Bundled packages – combining mobile and fixed-line phones, high speed Internet and pay TV – have stopped the subscriber decline in Spanish pay-TV market but to the detriment of revenues and profits.
Telefonica is experiencing a huge growth in the number of pay-TV subscribers becoming the main driving force behind the pay-TV business with 1.6 million customers at the end of the third quarter, up from 609,000 in the same quarter the previous year, adding 370,000 new clients only in the third quarter.
Fibre subs growth accelerated in the quarter with net additions of 208,000, up 30 percent compared with the second quarter and more than doubling year-on-year to reach 1.1 million accesses. The operator’s fibre deployment also continued to accelerate, connecting a total of 8.8 million households at the end of September, with plans to reach 10 million households at the end of the year.
Despite the increase in the number of customers, Telefonica’s net profit fell 9.4 per cent during the period to €2.85 billion. Operating income before depreciation and amortization (OIBDA) dropped 12.6 per cent, to €12.33 billion and revenue shrank 10.9 per cent to €37.98 billion.
Telefonica’s Spanish unit (Telefonica Espana) reported sales of €3 billion in the third quarter of 2014, down 6.6 per cent from a year earlier but up 2.5 percentage on the previous quarter. Telefonica said the results showed that its gradual revenue stabilisation was continuing and reflected the positive impact of the increased commercial activity that begun in the second quarter as well as the lower customer churn. The company’s revamped Movistar Fusion convergent package continued to grow, reaching a customer base of 3.6 million and representing 70 percent of the fixed broadband base and 55 per cent of mobile contracts in the consumer segment.

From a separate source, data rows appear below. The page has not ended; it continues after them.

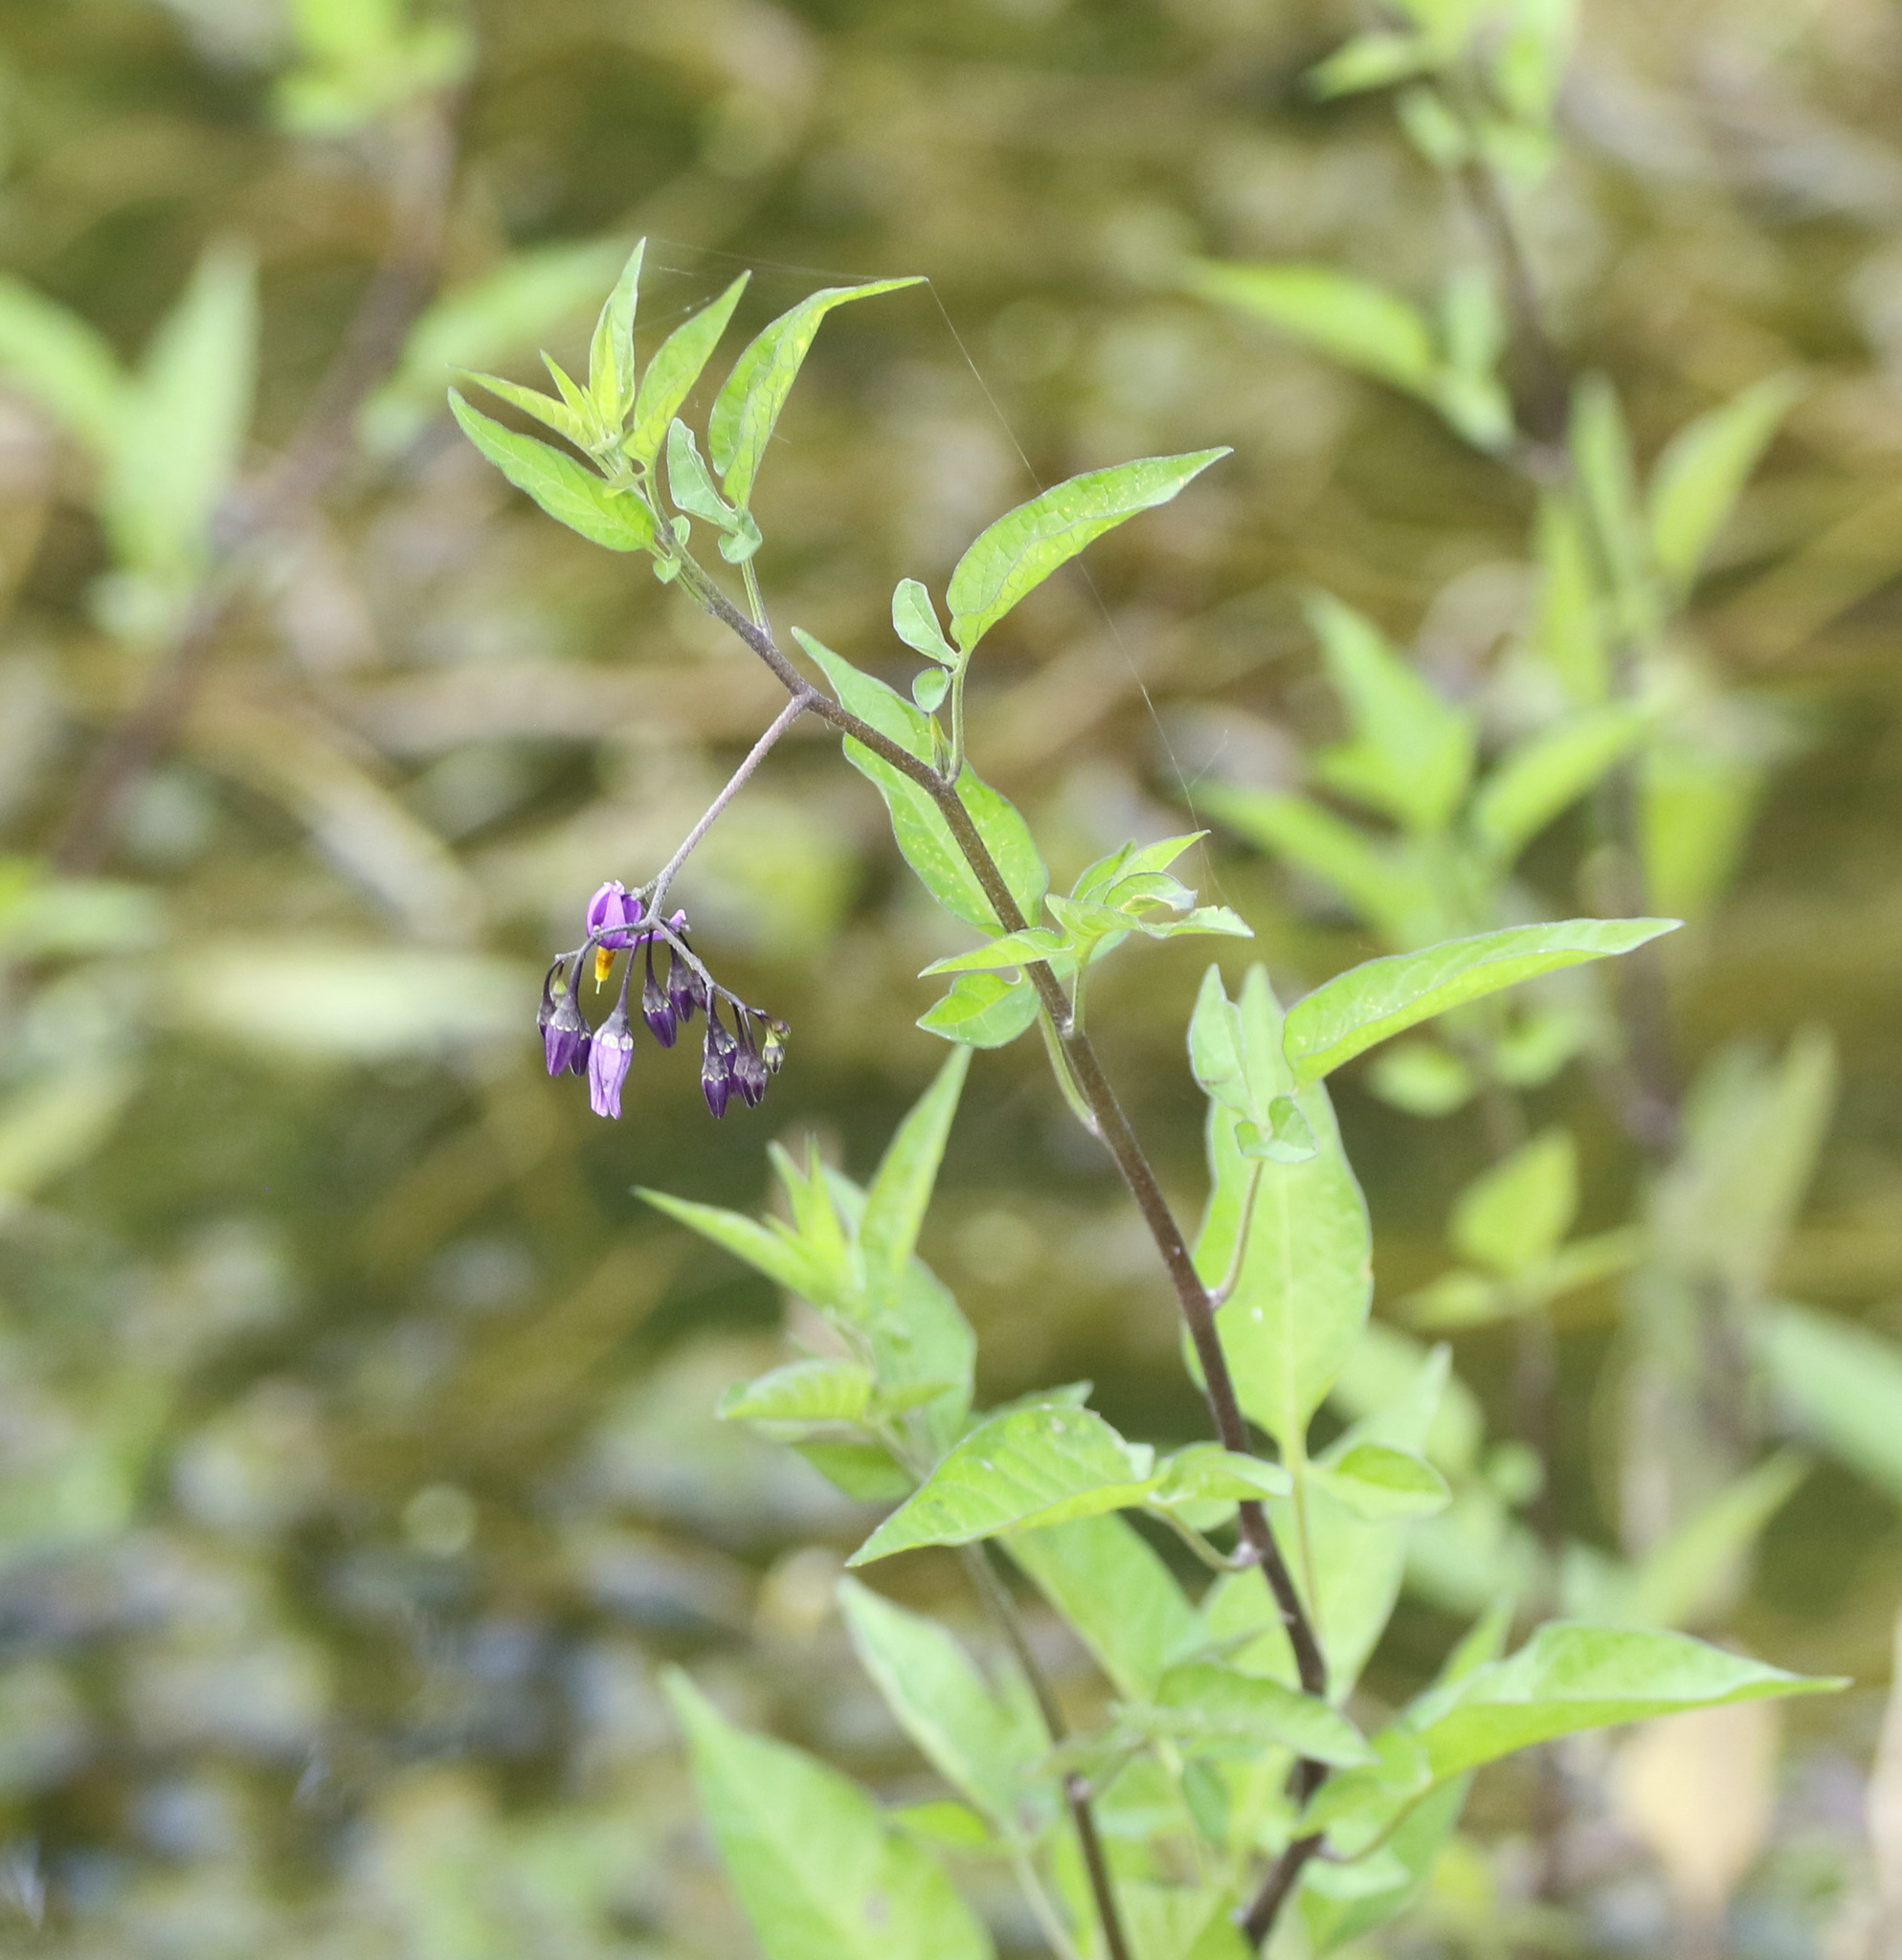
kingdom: Plantae
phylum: Tracheophyta
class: Magnoliopsida
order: Solanales
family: Solanaceae
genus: Solanum
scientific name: Solanum dulcamara
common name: Climbing nightshade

Telefonica Espana’s operating income before depreciation and amortization (OIBDA) for the July-September period fell 14.4 per cent in organic terms from a year earlier to €1.38 billion, a slight improvement on the 16.5 per cent fall posted in the previous quarter. The company’s OIBDA margin stood at 46 per cent in the third quarter, down from 50.2 per cent in the year-earlier quarter but up 1.2 percentage points quarter-on-quarter. Capex for the quarter came in at €484 million, a substantial increase on the €282 million invested in the third quarter of 2013, due above all to the faster pace of connection of fibre and TV customers and the operator’s accelerated rollout of fibre and 4G networks.